Last Uncertainty Wednesday, I introduced the topic of spurious correlation. Since then I have discovered a site that gives some fantastic examples of (potentially) spurious correlations. Here is one:
The coefficient of correlation is 0.9926, i.e. almost 1 (which would be perfectly correlated).
Let’s remind ourselves what finding correlation in a sample of data means. It is simply a numerical measure that can be computed for any paired data. The formula produces a result that has nothing to with the labels on the data. This may seem like stating the obvious, but it is really important to keep in mind. The numerical result for correlation here is the same whether the labels read “Divorce rate in Maine” and “Per capita consumption of margarine” or if they were simply “Series 1″ and “Series 2.″
Why am I emphasizing this?
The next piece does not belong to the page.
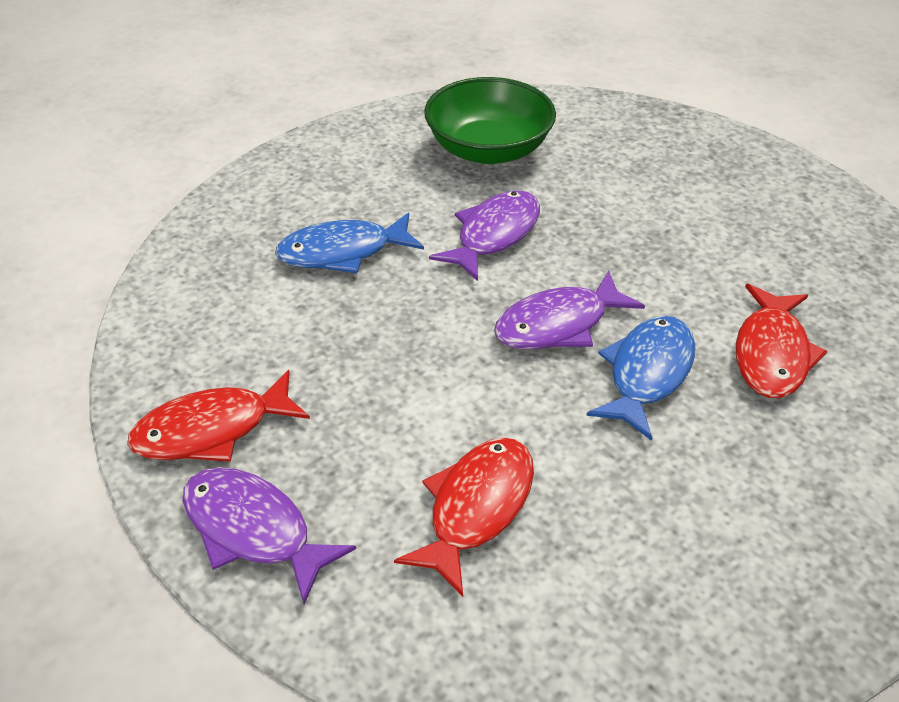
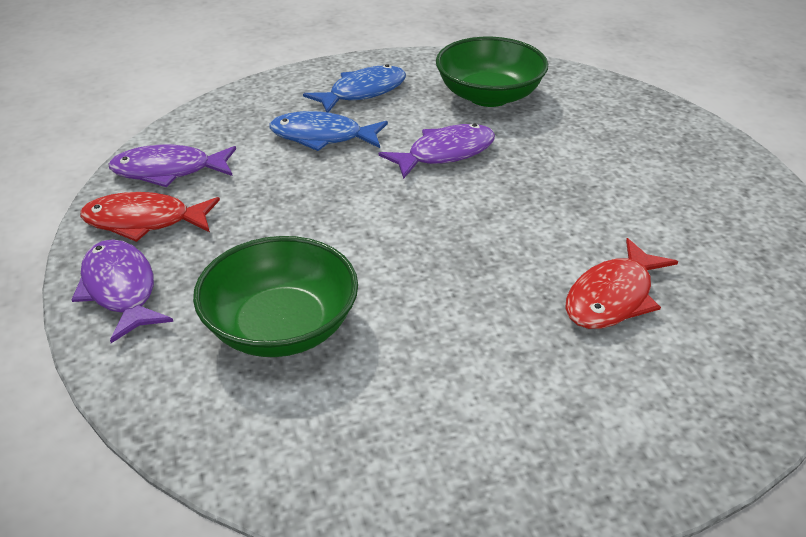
camera: 25 degrees right, 5 degrees down
(476, 508) = (281, 327): red fish -> green bowl
(558, 324) = (446, 226): purple fish -> purple fish (168, 171)
(647, 373) = (490, 280): blue fish -> blue fish (363, 92)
Because whether or not we think sample correlation is indicative of real correlation is something we need to decide based on our explanations about the relationship between the two random variables. I don’t have an explanation relating “Per capita consumption of margarine” to the “Divorce rate in Maine.” Saying that I don’t have an explanation, importantly, though is not the same as saying that they are definitely independent (you may recall that independence is actually quite a strong assumption). Margarine consumption and divorce rates are both household behaviors and so it is quite possible for them to be dependent!
Next Uncertainty Wednesday we will take a deeper look into how much of a signal of real correlation we are getting depends on our prior believes (based on explanations) of the actual correlation.